Franken has clear name recognition. And he clearly has many more people in his state who have made up their mind about him. The poll shows that nearly one in five Democrats jump the aisle and go with Republican Norm Coleman. Can they be swayed?
Franken better find out. He has money - just as Clinton did. What should he do with it. Clinton would probably tell him -- shore up the base. And then remake yourself to appeal to those on the fence.
Clinton could probably tell him what her strategy was to get the centrist, the fence-sitters -- talk about working to get things done. Coleman's already doing that, so Franken's climb might be steep.

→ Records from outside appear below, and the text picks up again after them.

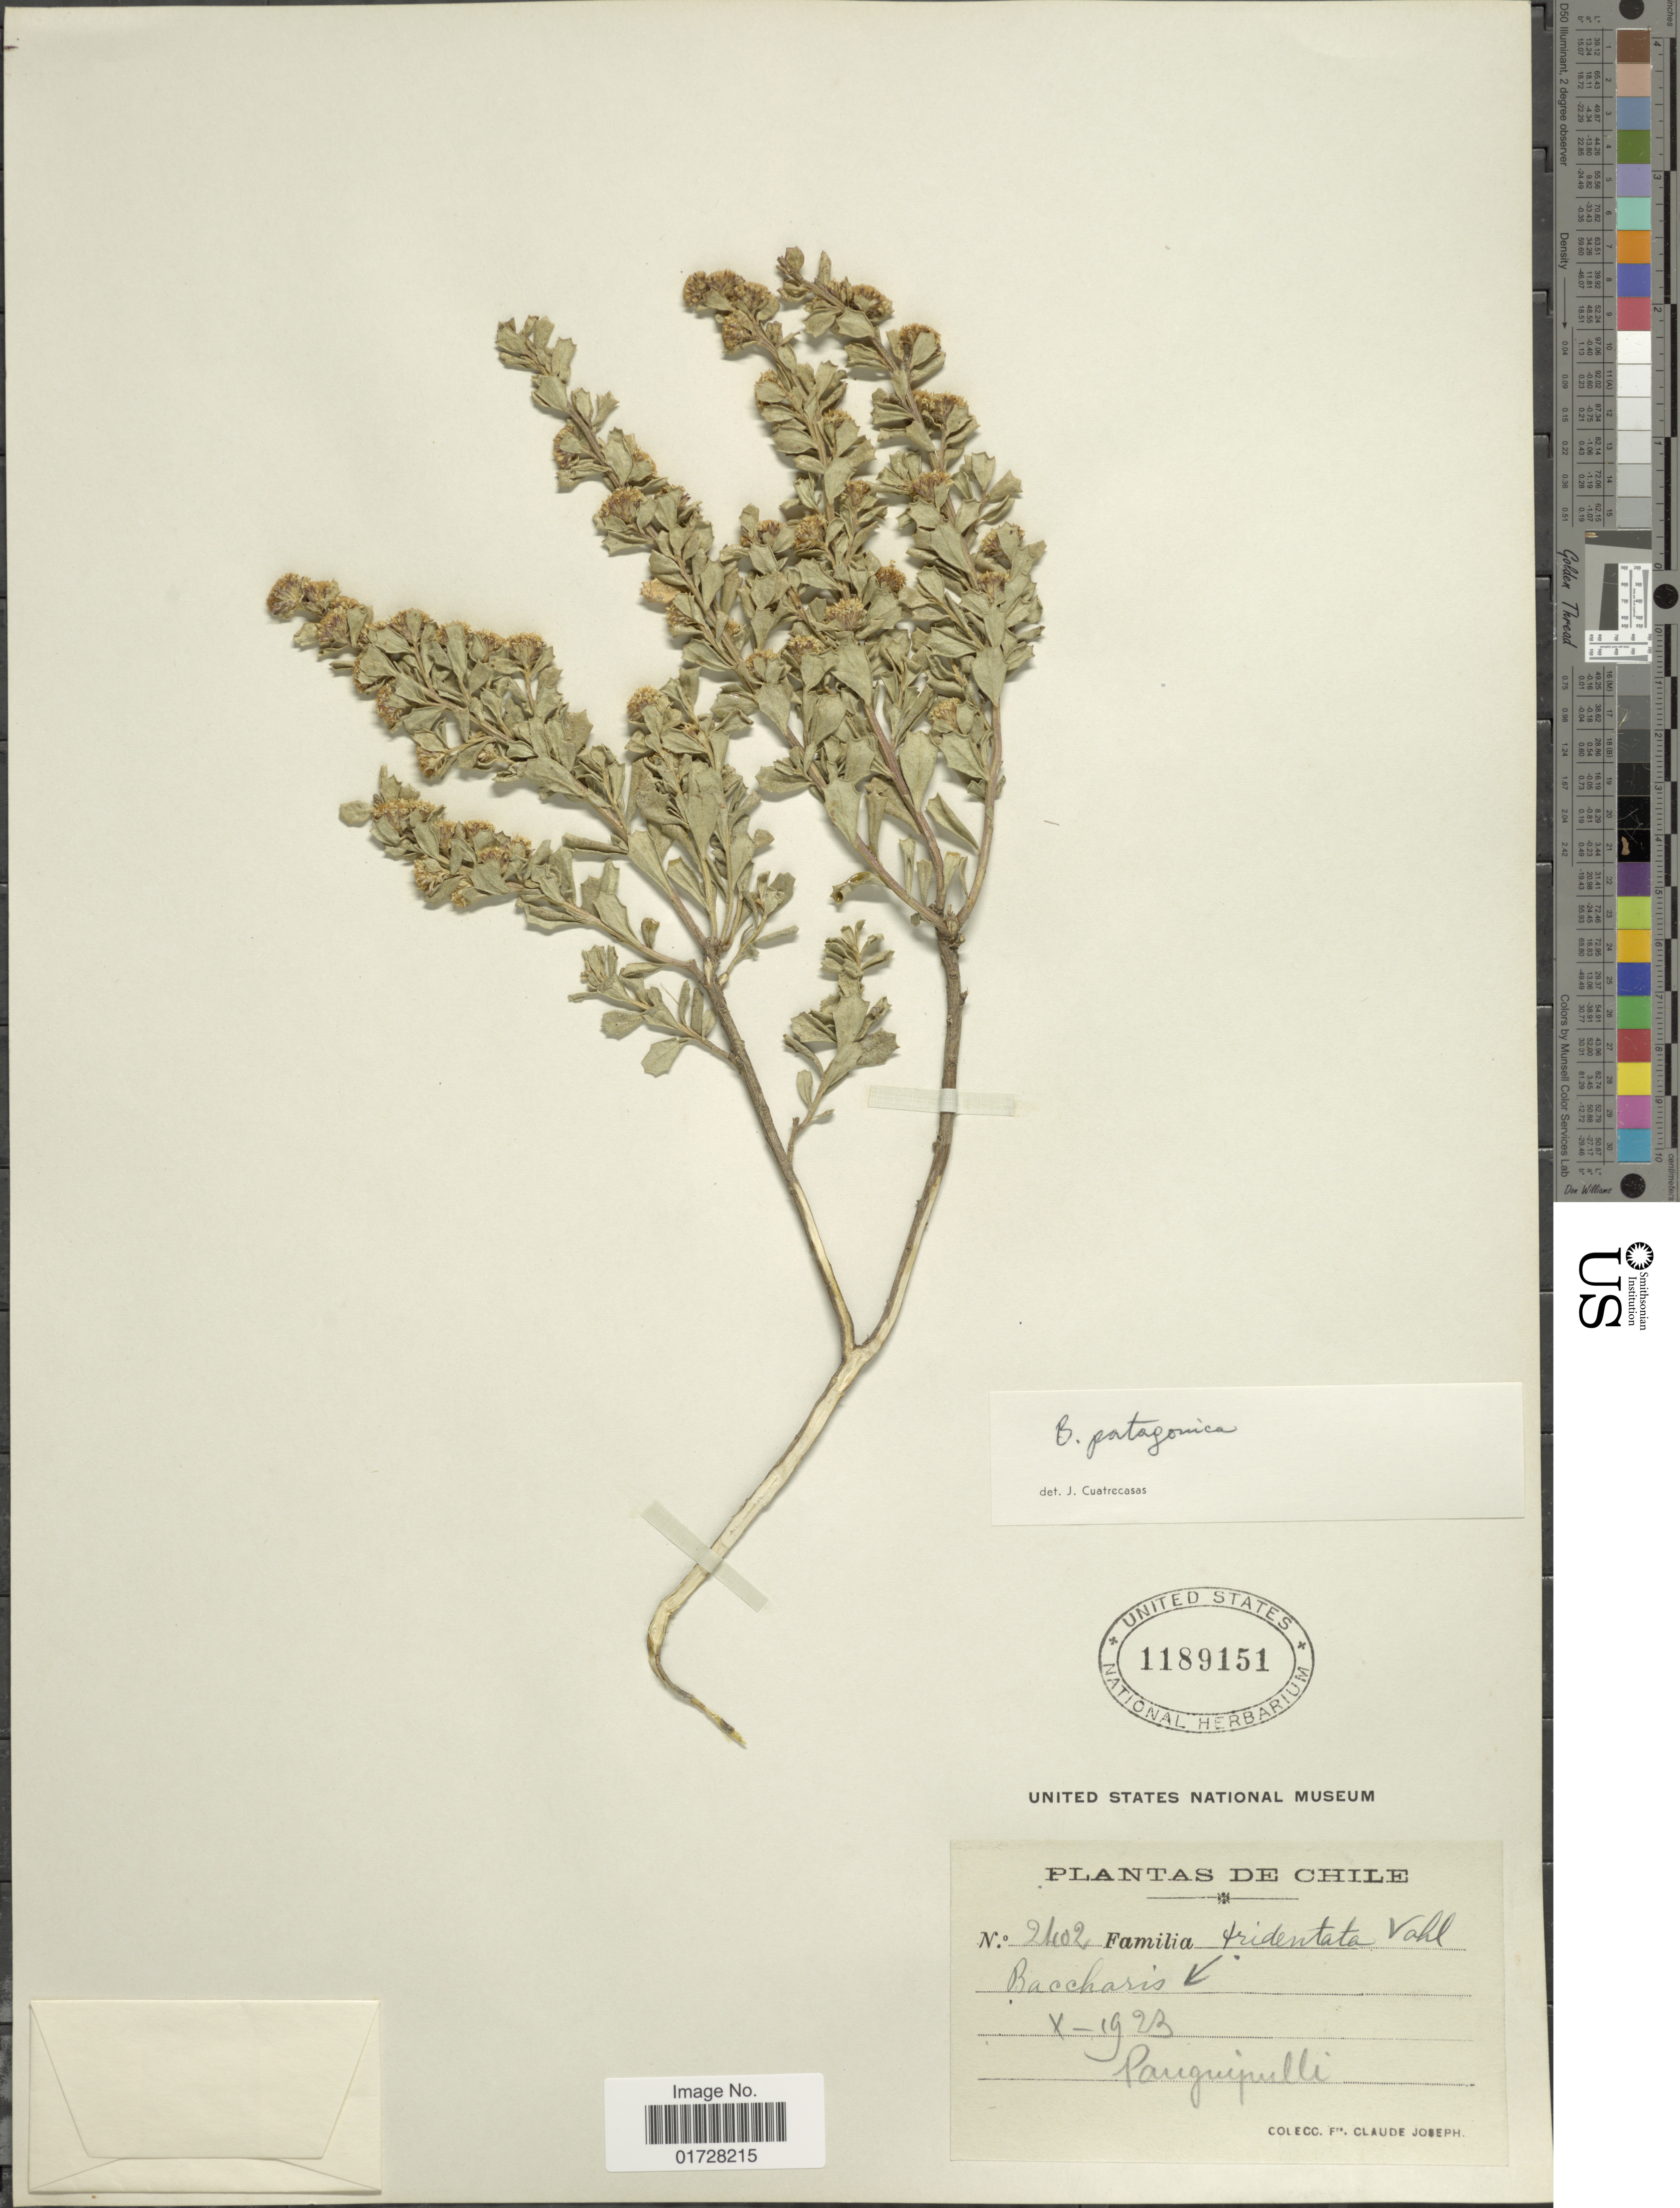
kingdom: Plantae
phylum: Tracheophyta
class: Magnoliopsida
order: Asterales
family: Asteraceae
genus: Baccharis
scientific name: Baccharis patagonica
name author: Hook. & Arn.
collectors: Bro. Claude-Joseph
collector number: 2402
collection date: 1923-10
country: Chile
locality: Panguipulli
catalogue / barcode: US 1189151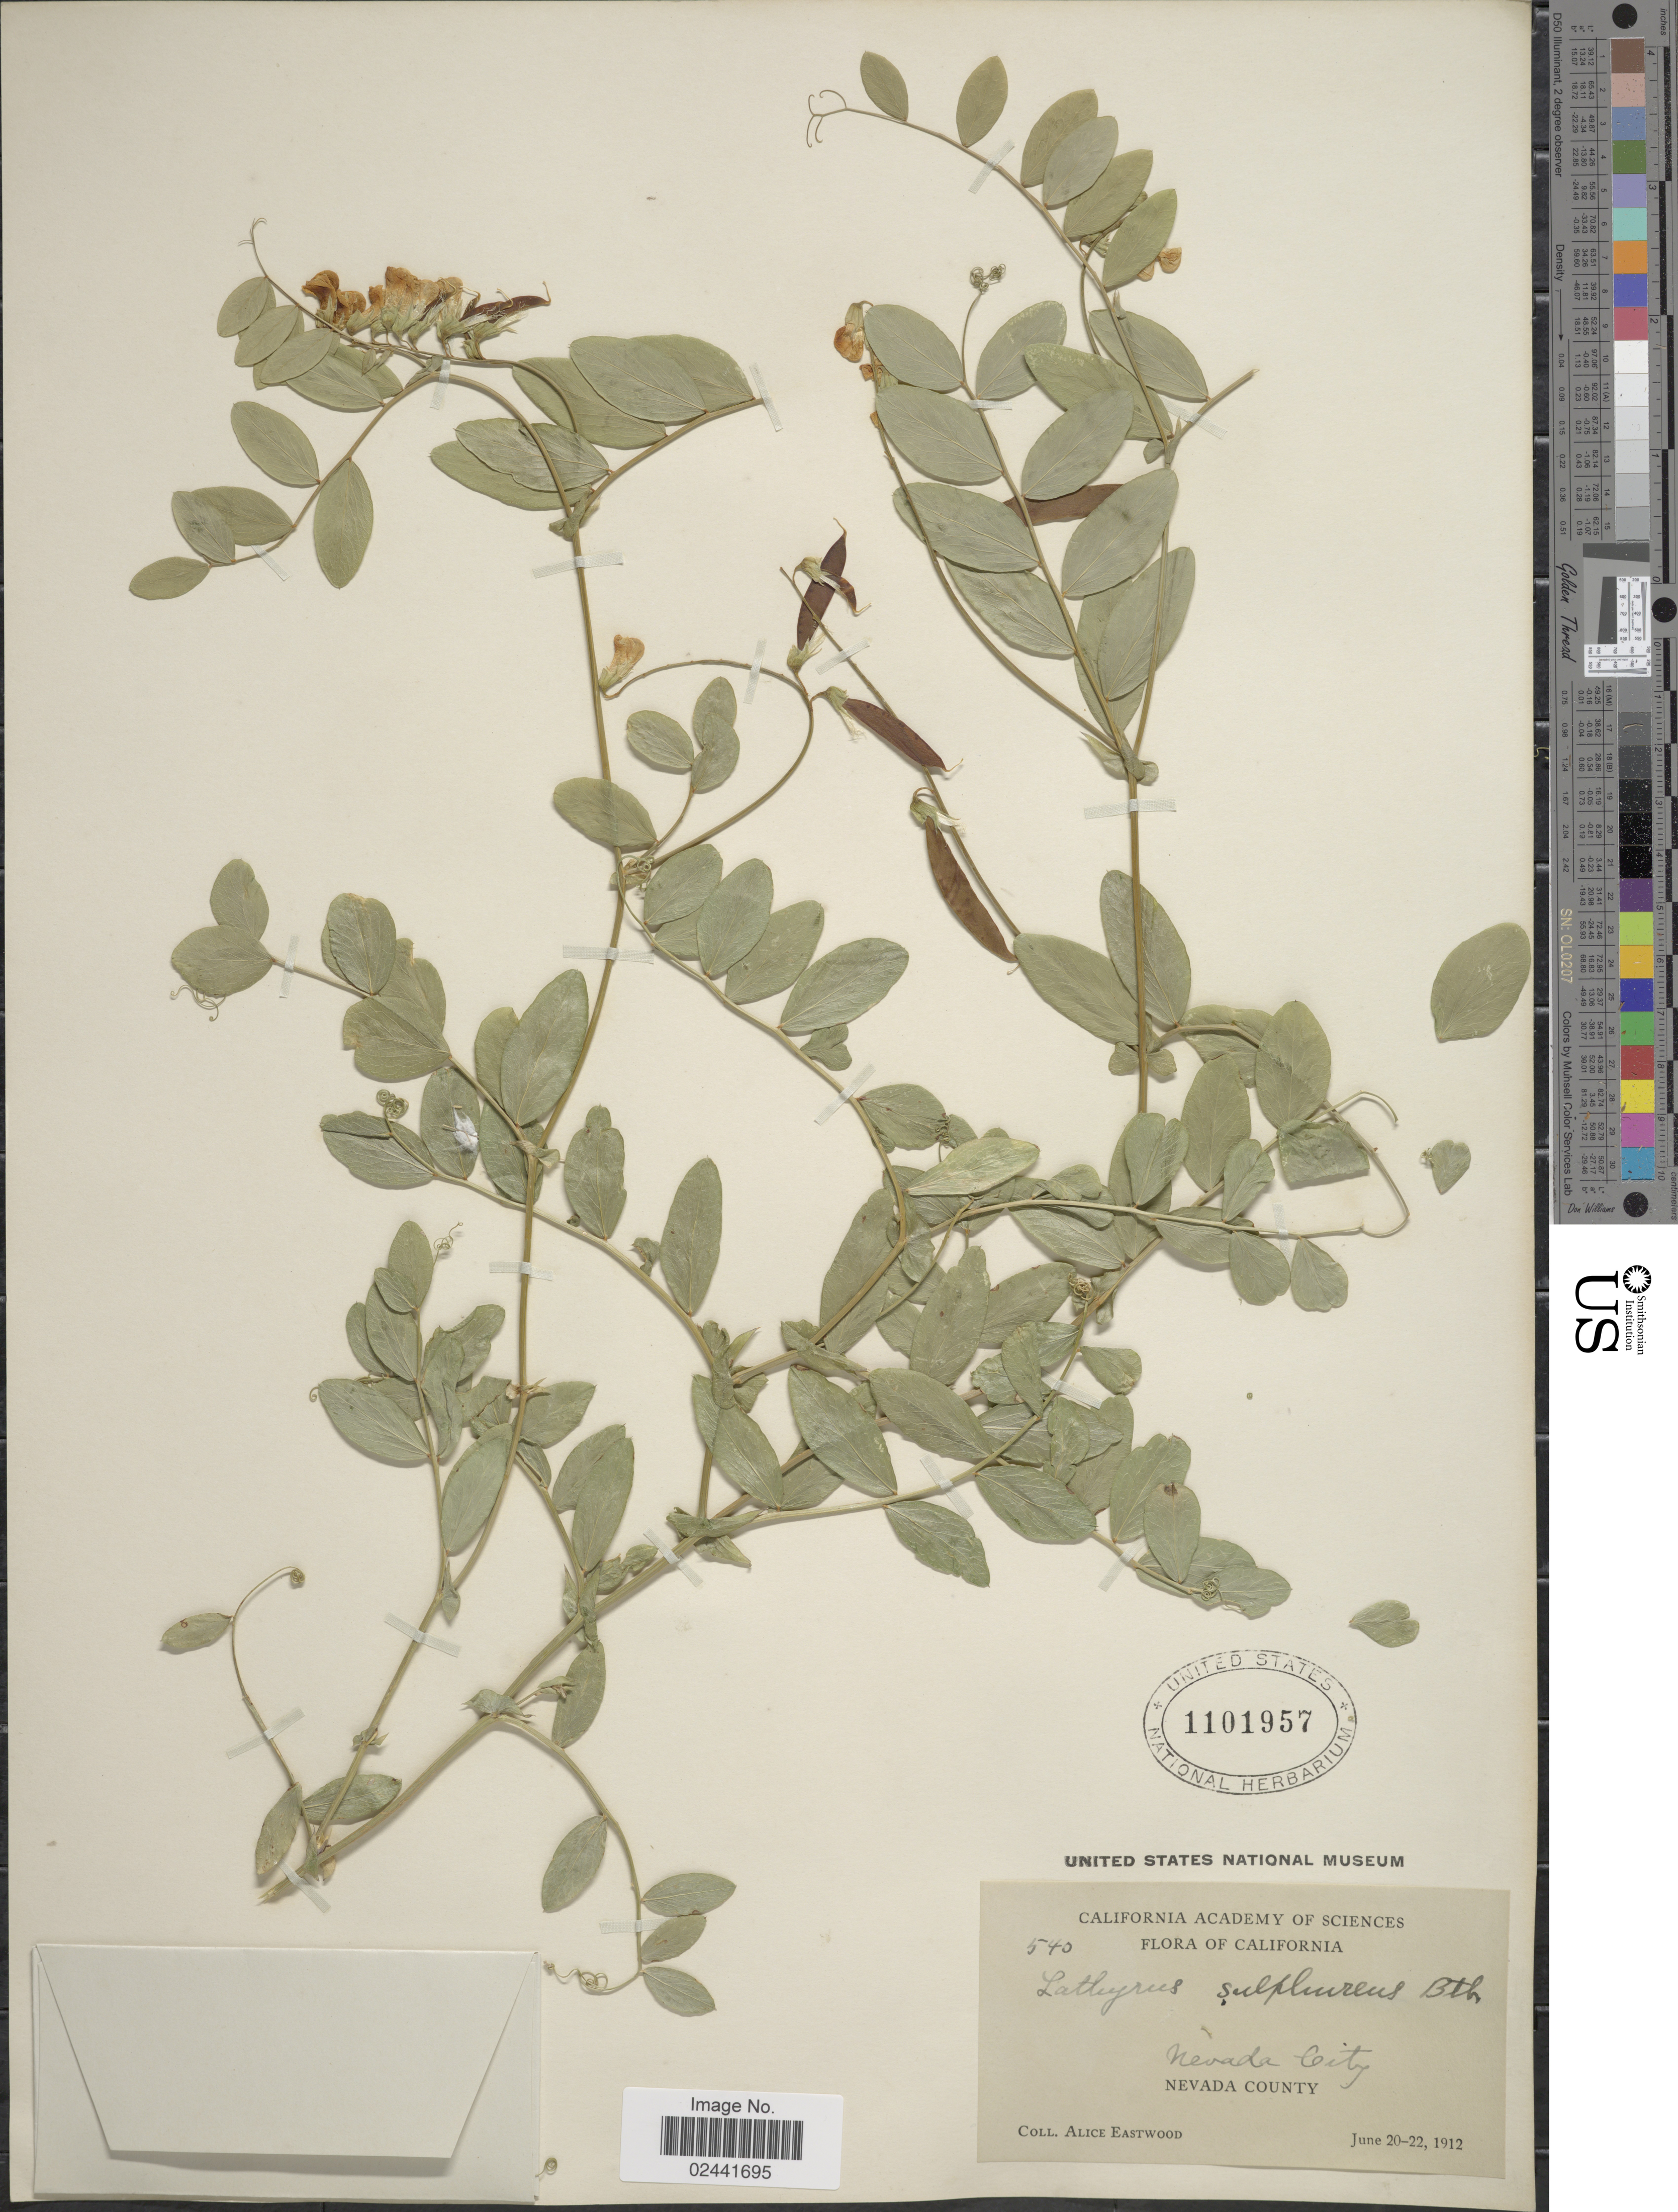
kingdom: Plantae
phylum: Tracheophyta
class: Magnoliopsida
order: Fabales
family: Fabaceae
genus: Lathyrus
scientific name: Lathyrus sulphureus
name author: W.H. Brewer ex A. Gray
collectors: A. Eastwood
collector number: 540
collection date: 1912-06-20/1912-06-22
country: United States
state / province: California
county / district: Nevada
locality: Nevada City, Nevada County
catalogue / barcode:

And maybe the senator from New York could talk about learning from her own recent strategy misfire. In her 2008 presidential run, she rode the experience horse. And Clinton was overtaken by Obama's message of change by comity.
She could relate that recent lesson, if Al would just pull up a chair at a table with Hillary.
But hurry, Al, get on the former first lady's calendar, before it's too late.